Material provided
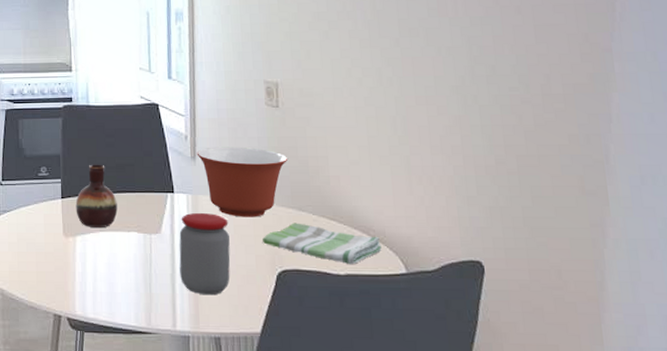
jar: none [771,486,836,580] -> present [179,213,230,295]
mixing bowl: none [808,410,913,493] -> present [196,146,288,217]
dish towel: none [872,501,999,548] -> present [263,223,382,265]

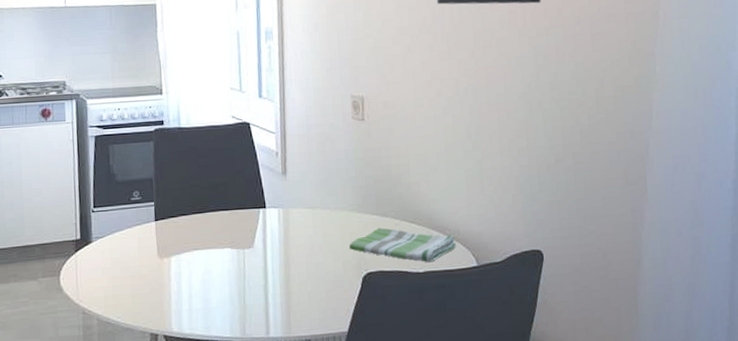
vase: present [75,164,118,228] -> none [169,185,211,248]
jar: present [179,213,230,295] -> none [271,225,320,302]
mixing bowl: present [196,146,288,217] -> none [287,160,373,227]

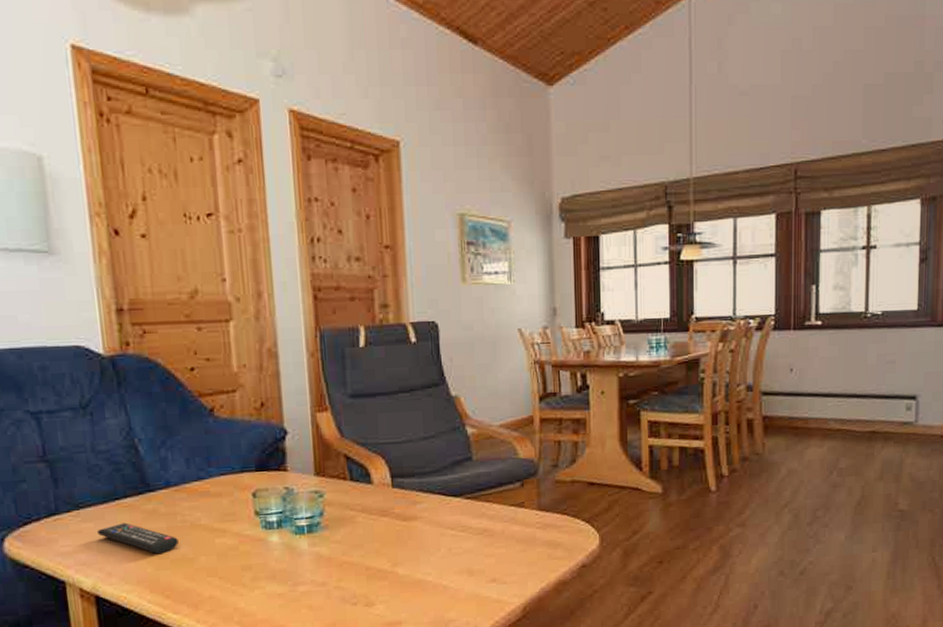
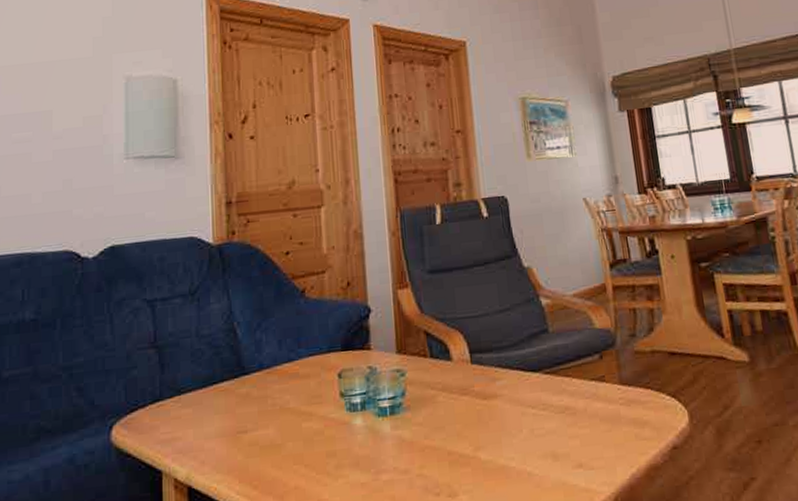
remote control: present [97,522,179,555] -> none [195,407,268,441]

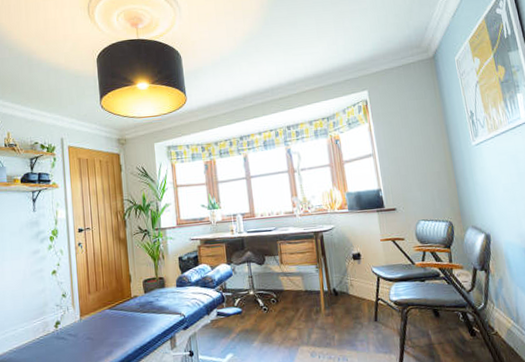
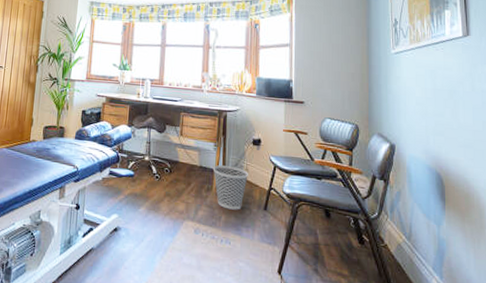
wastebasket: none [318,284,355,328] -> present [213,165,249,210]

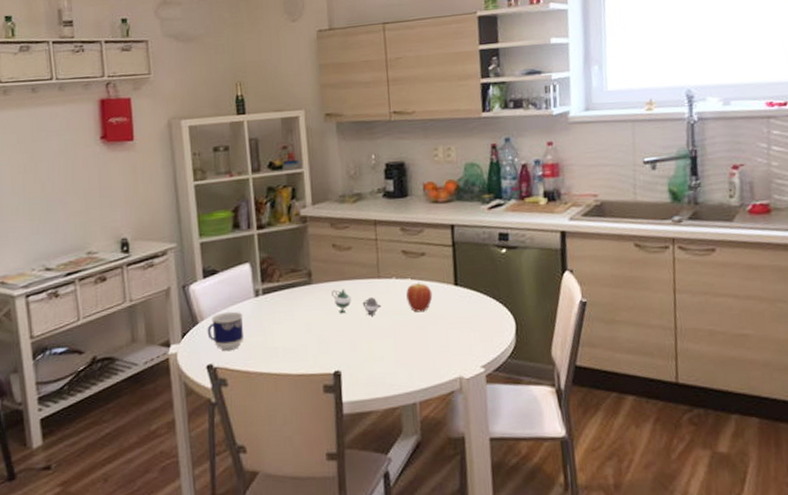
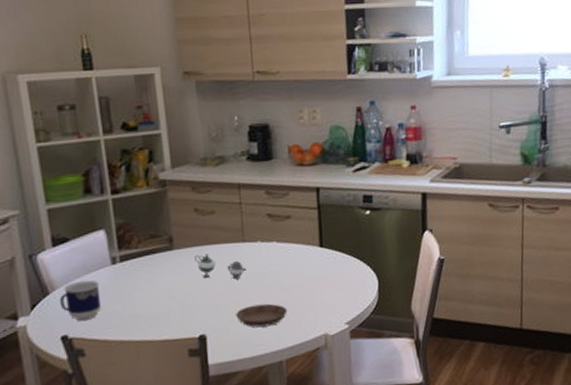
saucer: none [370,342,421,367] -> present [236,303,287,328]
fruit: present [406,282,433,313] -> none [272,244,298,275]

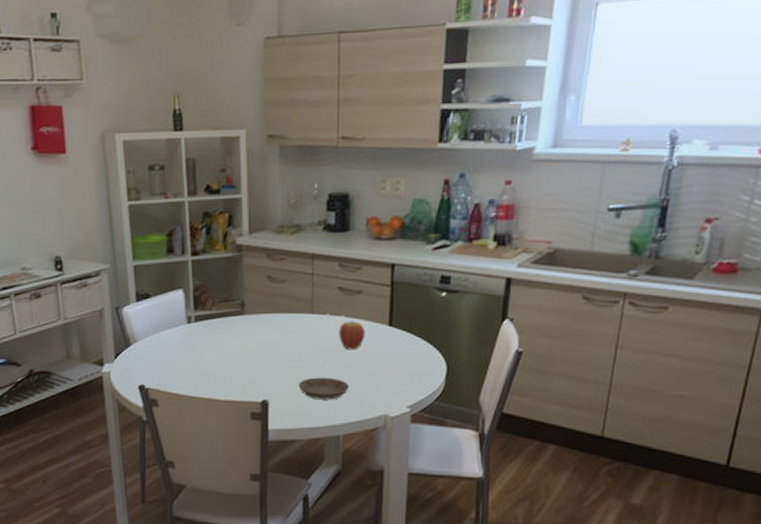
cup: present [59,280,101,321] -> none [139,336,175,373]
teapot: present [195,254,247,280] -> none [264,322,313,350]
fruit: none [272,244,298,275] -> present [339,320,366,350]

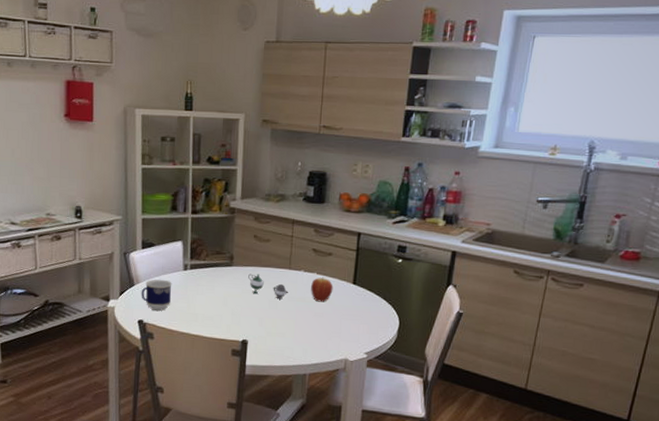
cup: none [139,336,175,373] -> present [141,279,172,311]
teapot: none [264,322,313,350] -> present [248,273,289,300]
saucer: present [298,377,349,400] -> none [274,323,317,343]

Description of the task
In the listing above, find each line with the word "mixing" and copy it out.

Task answer
mixing bowl: none [808,410,913,493] -> present [196,146,288,217]
mixing bowl: present [196,146,288,217] -> none [287,160,373,227]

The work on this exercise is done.